I do wonder how much trouble they have in the meeting rooms at Turbine HQ when trying to come up with things to put into the Lord of the Rings Online’s item shop. It’s a game where, despite the frothing rantings of the most rabid of Tolkien’s self-appointed hardcore guards of lore, Turbine have tried to stick to the spirit of the books as much as possible within a game world where boars reproduce by asexual spontaneous self-parturition, and enough of them have by now been killed that you could carpet the whole of Middle Earth with their hides. Three layers deep.
Mini-pets are one class of item that springs to mind. World of Warcraft has an abundance of them, and many players will, for example, go out of their way to spend some of their £15-a-month subscription to play a pared down version of a £5 Popcap game in order to obtain an, admittedly very cute, singing sunflower pet. Warhammer Online has also started to expand its mini-pet lines, and both games offer mini-pets for sale in their minimal digital shop fronts. Turbine doesn’t offer mini-pets, but it has got around to offering its own version of WoW’s sparkle pony; the Steed of Night is expensive and no better than the reputation-based mounts available in the game. However, requiring no time but ‘merely’ money to acquire, the new time-limited-offer mount provides an option for those who wish to shortcut reputation grinds or simply want to show off a bit.
Turbine’s marketing is really starting to push forward their promotion of the store too, understandable since it is the foundation of funding for further development of the game, but it’s a fine line they have to tread, keeping the LotRO store at the fore of player’s thoughts without it coming to dominate the game, break all immersion, and thus drive those same players away. Generally the item prices on the store have been well considered, with the prices tending to hover around the neighbourhood boundaries of Impulse Purchase and Teeth Sucking Indecision. The items themselves are also sensitive to the legacy of the game, with the new cosmetic items on the whole being exciting and yet in keeping with the general tone of the world, although the turtle-shell backpack, which makes the more compact hobbit form look akin to a Teenage Mutant Ninja Turtle, is perhaps rapidly approaching the border guard of acceptability, armed with nothing more than a set of false papers, a fake moustache, and a rudimentary grasp of the native language.

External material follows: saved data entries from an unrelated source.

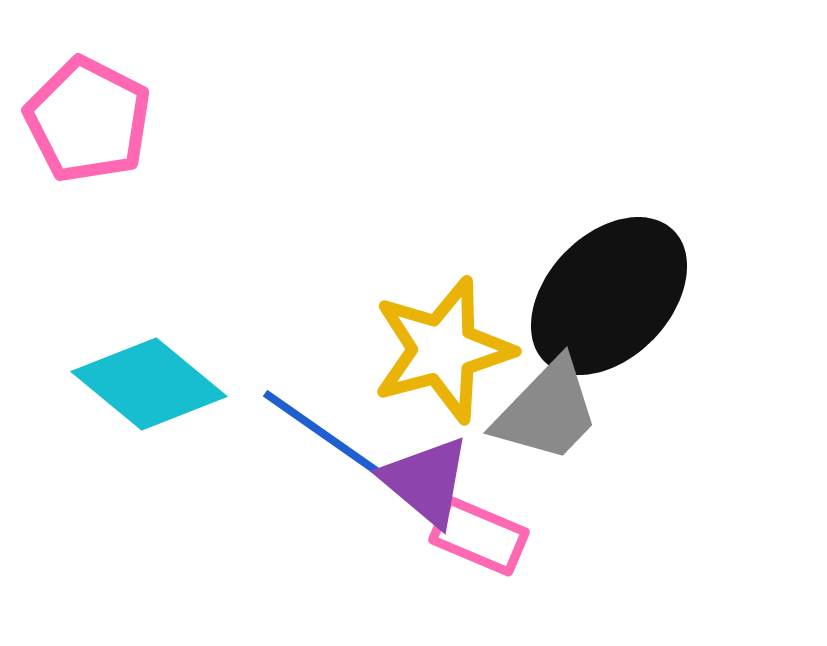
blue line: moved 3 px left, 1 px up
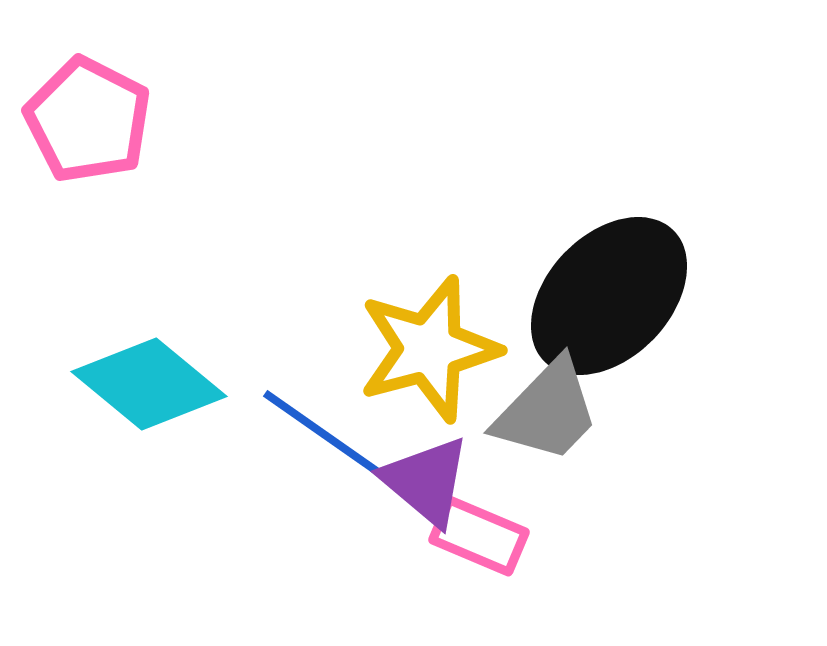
yellow star: moved 14 px left, 1 px up
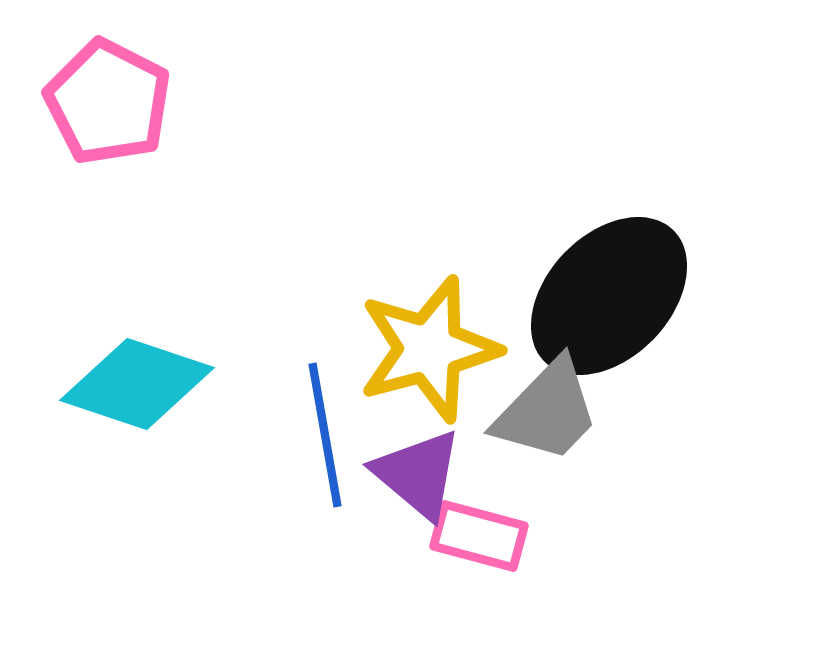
pink pentagon: moved 20 px right, 18 px up
cyan diamond: moved 12 px left; rotated 21 degrees counterclockwise
blue line: rotated 45 degrees clockwise
purple triangle: moved 8 px left, 7 px up
pink rectangle: rotated 8 degrees counterclockwise
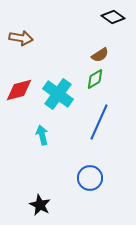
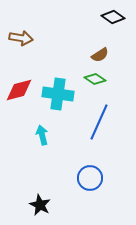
green diamond: rotated 65 degrees clockwise
cyan cross: rotated 28 degrees counterclockwise
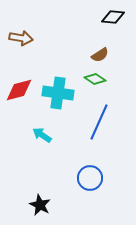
black diamond: rotated 30 degrees counterclockwise
cyan cross: moved 1 px up
cyan arrow: rotated 42 degrees counterclockwise
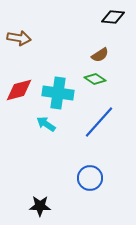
brown arrow: moved 2 px left
blue line: rotated 18 degrees clockwise
cyan arrow: moved 4 px right, 11 px up
black star: moved 1 px down; rotated 25 degrees counterclockwise
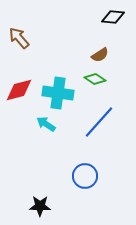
brown arrow: rotated 140 degrees counterclockwise
blue circle: moved 5 px left, 2 px up
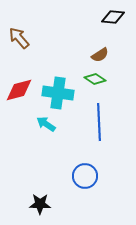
blue line: rotated 45 degrees counterclockwise
black star: moved 2 px up
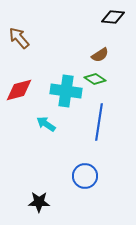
cyan cross: moved 8 px right, 2 px up
blue line: rotated 12 degrees clockwise
black star: moved 1 px left, 2 px up
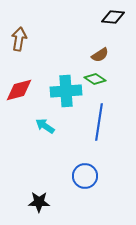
brown arrow: moved 1 px down; rotated 50 degrees clockwise
cyan cross: rotated 12 degrees counterclockwise
cyan arrow: moved 1 px left, 2 px down
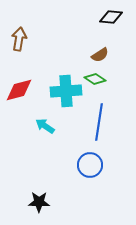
black diamond: moved 2 px left
blue circle: moved 5 px right, 11 px up
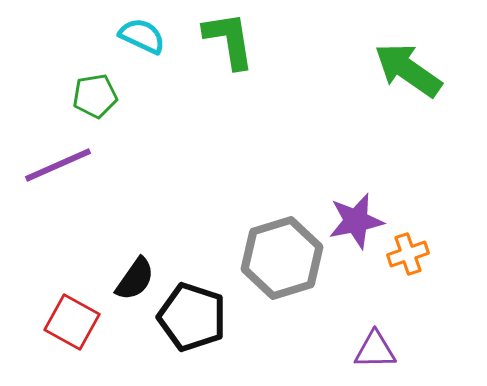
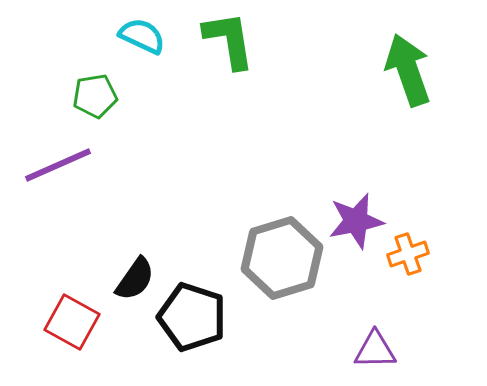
green arrow: rotated 36 degrees clockwise
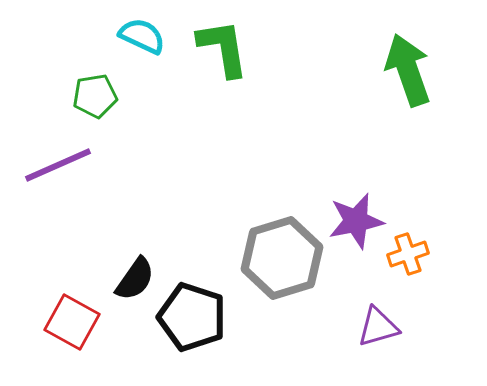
green L-shape: moved 6 px left, 8 px down
purple triangle: moved 3 px right, 23 px up; rotated 15 degrees counterclockwise
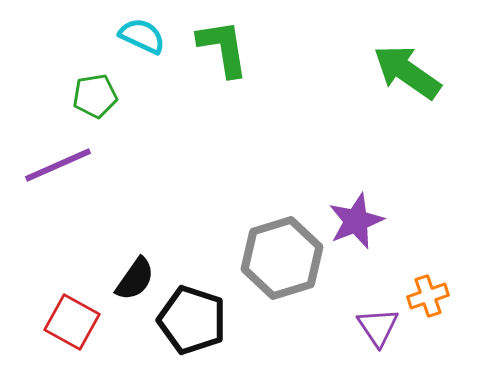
green arrow: moved 1 px left, 2 px down; rotated 36 degrees counterclockwise
purple star: rotated 10 degrees counterclockwise
orange cross: moved 20 px right, 42 px down
black pentagon: moved 3 px down
purple triangle: rotated 48 degrees counterclockwise
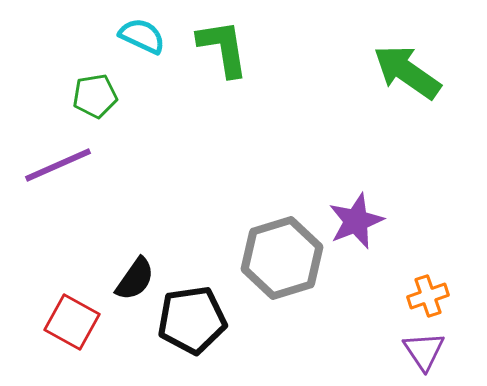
black pentagon: rotated 26 degrees counterclockwise
purple triangle: moved 46 px right, 24 px down
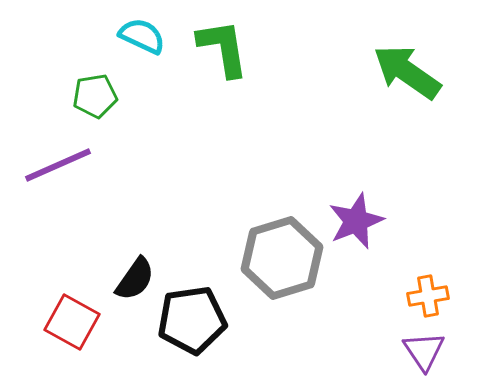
orange cross: rotated 9 degrees clockwise
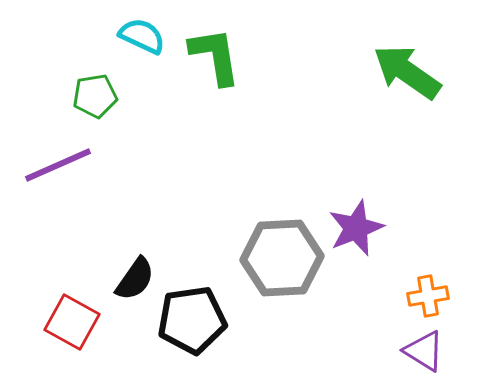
green L-shape: moved 8 px left, 8 px down
purple star: moved 7 px down
gray hexagon: rotated 14 degrees clockwise
purple triangle: rotated 24 degrees counterclockwise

Of course the Lore-master class is already able to collect non-combat mini-pets, with Radagast the Brown providing ample precedent with which to fend off the hardlore players, but it must be quite difficult for the developers to resist expanding that functionality to all players and then popping a small petting zoo of animals on the store for five or six hundred Turbine Points apiece. I can only surmise that either the pointy-haired bosses don’t have the level of control over game content in LotRO as they do in other games, or the ground-level developers simply haven’t told them about the possibility and are hoping that nobody notices Blizzard selling mini-pets on their store for £5-£10 a pop. Or perhaps the developers all sit around the table and invent reasons why it can’t be done:
Dev1: “Ah, no, can’t do mini-pets because we, uh, don’t have enough uh…”
Dev2: “… fur… texels? In the, um… badgerenderer pipeline…”
Dev1: “Yes, we’d totally overflow the, ah, yipyap wrapping… map…”
Dev2: “And then we wouldn’t be able to give the dogs a bone.”
Dev1: [rolls his eyes at Dev2]
Dev2: [shrugs ‘What?!’]
Mounts are another option where Turbine could go wild and yet have restrained themselves admirably thus far. The Steed of Night is an extravagance, sure, but it doesn’t sparkle, it doesn’t fly, it doesn’t breath fire or carry NPC passengers in convenient compartments on its back.
It’s not a sod-buggering faux-steampunk motorcycle and sidecar.
It’s a tricky balancing act that Turbine has to perform, and although I am quite fond of my mini-pets in other games, I’m also quite glad that they haven’t become an all pervasive item store status symbol within LotRO as of yet. It only takes one to see a Lore-master running down the street trailed by a train of various pets, mini-pets and mobstacles, looking like some sort of harangued medieval Ace Ventura: Pet Detective, to realise the detrimental effect that releasing mini-pets on Middle Earth would probably have.